Пряжка наконец поддалась. Скрипнула, двинулась вдоль по ремню. Одиссей вздохнул с облегчением. Славные поножи, дорогие: с железными щитками в виде жутких рож. Очень страшно, если упавшему с земли смотреть.
Если сверху – не так.
– Ты хорошо стреляешь из лука, – сказал Калхант, часто-часто моргая. – Лучше всех. Наверное, лучше Тевкра Теламонида. Кто тебя учил?
Одиссей хотел ответить, но раздумал. Ясновидец, мастер вопросов, меньше всего нуждался в ответе. Просто дал понять: он видел, как рыжий бьет из лука, вскочив на чью-нибудь колесницу. Он видел, странноглазый Калхант, а больше – никто. Итакиец уже успел заметить: бьешься копьем – всем видно, рубишься мечом – всем ясно, камни мечешь – тоже…
Берешь в руки лук – отрезало.
Удивляются: стрелял? этот, рыжий? что, правда?!
– Ты хорошо стреляешь, – повторил Калхант. Он сегодня все время повторял: скажет и повторит. Не разговор, а чистое тебе эхо в горах. Будто думает о другом и, едва произнеся, забывает собственные слова. – Ты стреляешь, как дышишь. Как любишь. Кто тебя учил?
И почти сразу, быстрым шепотом:
– Не надо! Молчи… Я вижу. О да, я вижу!..

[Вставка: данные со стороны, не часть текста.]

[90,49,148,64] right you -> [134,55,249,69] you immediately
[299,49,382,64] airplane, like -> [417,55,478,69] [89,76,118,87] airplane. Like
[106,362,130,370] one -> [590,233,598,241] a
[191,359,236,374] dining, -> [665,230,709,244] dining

– Туда смотри, – Одиссей ткнул пальцем наискосок вверх. – Там птички летают. И видь себе, сколько влезет. А мне поножи надо чинить. Мои вчера совсем… а, чтоб тебя! Порезался из-за болтовни твоей дурацкой!..

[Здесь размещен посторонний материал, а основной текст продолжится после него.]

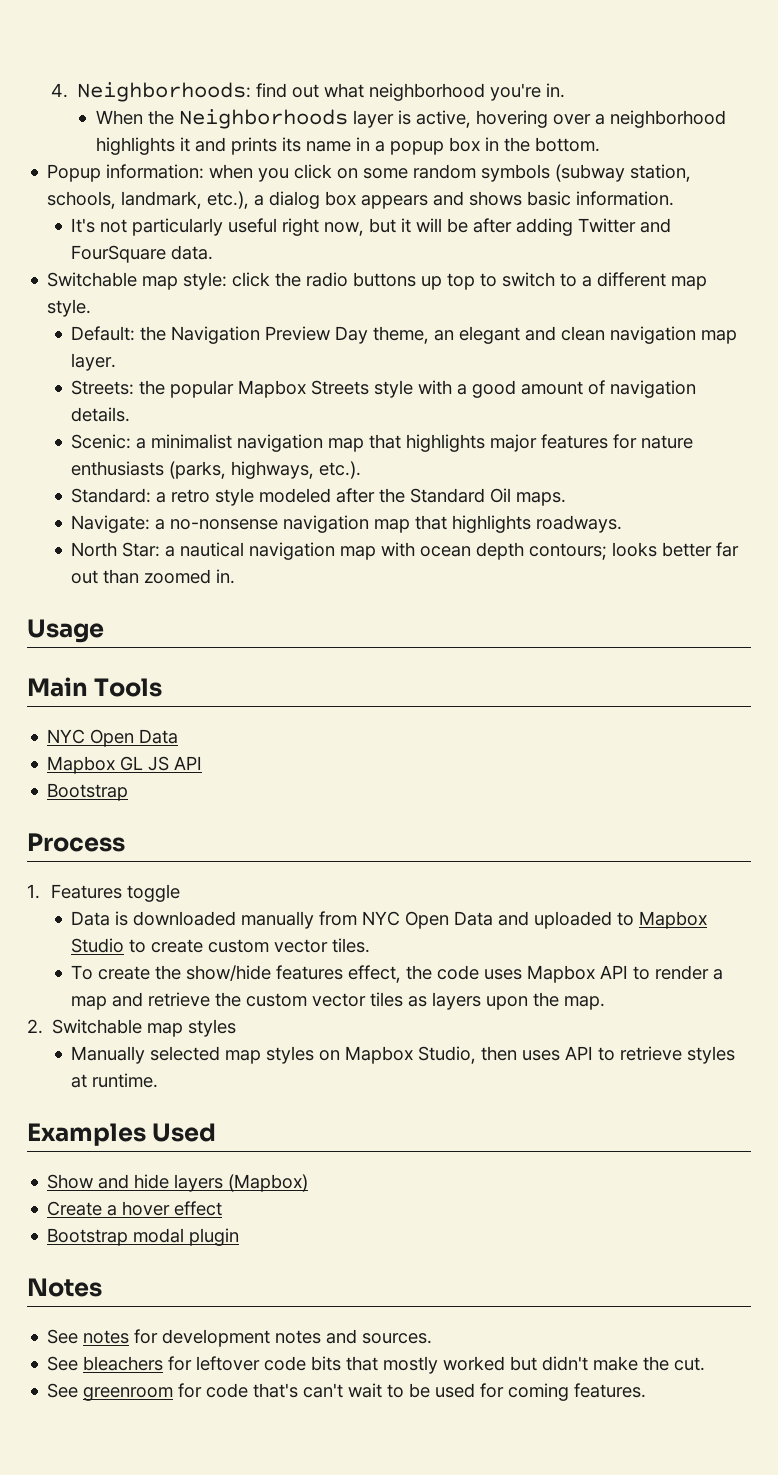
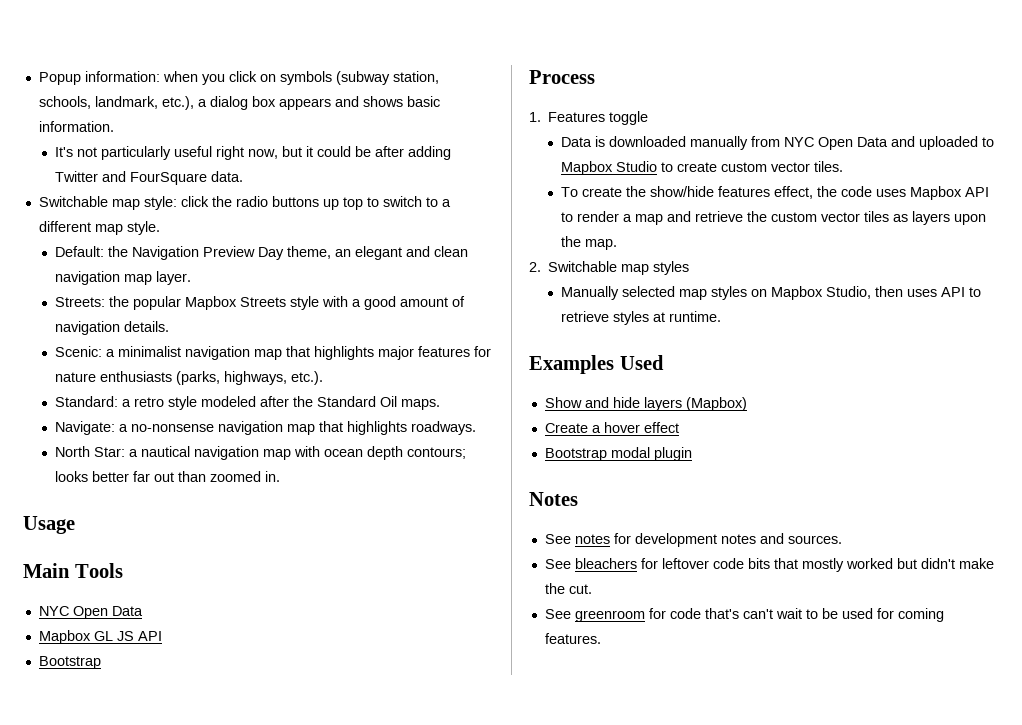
[51,82,566,102] [95,109,726,129] [95,137,600,155] 4. Neighborhoods: find out what neighborhood you're in. // When the Neighborhoods layer is active, hovering over a neighborhood highlights it and prints its name in a popup box in the bottom. // -> (38, 78) none
[363,164,477,179] some random -> (276, 78) none
[416,218,443,232] will -> [317,146,352,157] could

– Помнишь, ты на меня кинулся? – спросил Калхант, обжигая дыханием затылок. – При первой нашей встрече?
– Да помню, помню… Твоя охрана еще котомку у меня сперла. И сандалии. На медной, между прочим, подошве.
Улыбка примерзла к сухим губам пророка.
Впиталась в каждую трещинку.
– Нет, ты иначе вспомни. Вот я еду, вот ты – невесть откуда, внезапно; потом – драка, и мои солдаты, в синяках, но гордые, удаляются. Ничего не напоминает?
– Ничего. Слушай, дай закончить! Тебе что, больше поговорить не с кем?!
– Не с кем. Ты и сам прекрасно знаешь: не с кем. Сплошные герои.
– А мы с тобой? Не герои?!
– Мы – нет. Я пророк-предатель. Ты – дурак.
Одиссей хотел было обидеться: шумно, напоказ. В ухо дать. Послать к Ехидне. Только – «Дурак! Дурак!..» – отдалось в сказанном Калхантом знакомой насмешкой. Как он только что шептал, ясновидец?
«Не надо! Молчи… Я вижу. О да, я вижу!..»
– Ходил к Патроклу, – продолжил Калхант, словно не замечая творившегося с рыжим. – Думал: он изгнанник, как я… не герой – спутник героя. Думал, поймет.
– Ну и как?
– Никак. Почти понял.
– Как мы почти взяли Трою?
– Ага. Вот и выходит, что народу тьма, а поговорить не с кем. Ты все-таки вспомни, ладно? Вот я еду, вот ты – внезапно…
…Вчера внезапно свалились меоны. Закидали камнями, до подхода основных сил вступили в резню с пилосскими дружинами; потом успели нырнуть в Трою, под защитой башенных лучников. Позавчера – пафлагонцы. Долина вскипела колесницами, чуть позже малыш опомнился: налетел, смял, опрокинул… Остатки пафлагонцев втянулись в город, отдав неистовому оборотню на откуп раненых и отставших.
Перед тем: ликийцы. Волчий вой, кривые ножи… один гад, раненый, укусил меня за ногу: сзади, под коленкой.
Перед ликийцами: варвары-кары.
И всякий раз мы, в синяках, но гордые очередной победой, возвращались в лагерь. Растаскивали добро из чужих котомок, обували сандалии на медной подошве, хорошие сандалии, удобные… и телегами возили бревна из лысеющих рощ – для погребальных костров.
Выигрывая битву за битвой.
Проигрывая войну.
Уходили дымом в лазурь сыновья Геракла, Истребителя Чудовищ. Внуки Персея-Горгоноубийцы и Беллерофонта, победителя Химеры. Племянники Тезея Афинского, потомки аргонавтов. Полубоги, боги на треть, на четверть, на восьмушку, на одну десятую…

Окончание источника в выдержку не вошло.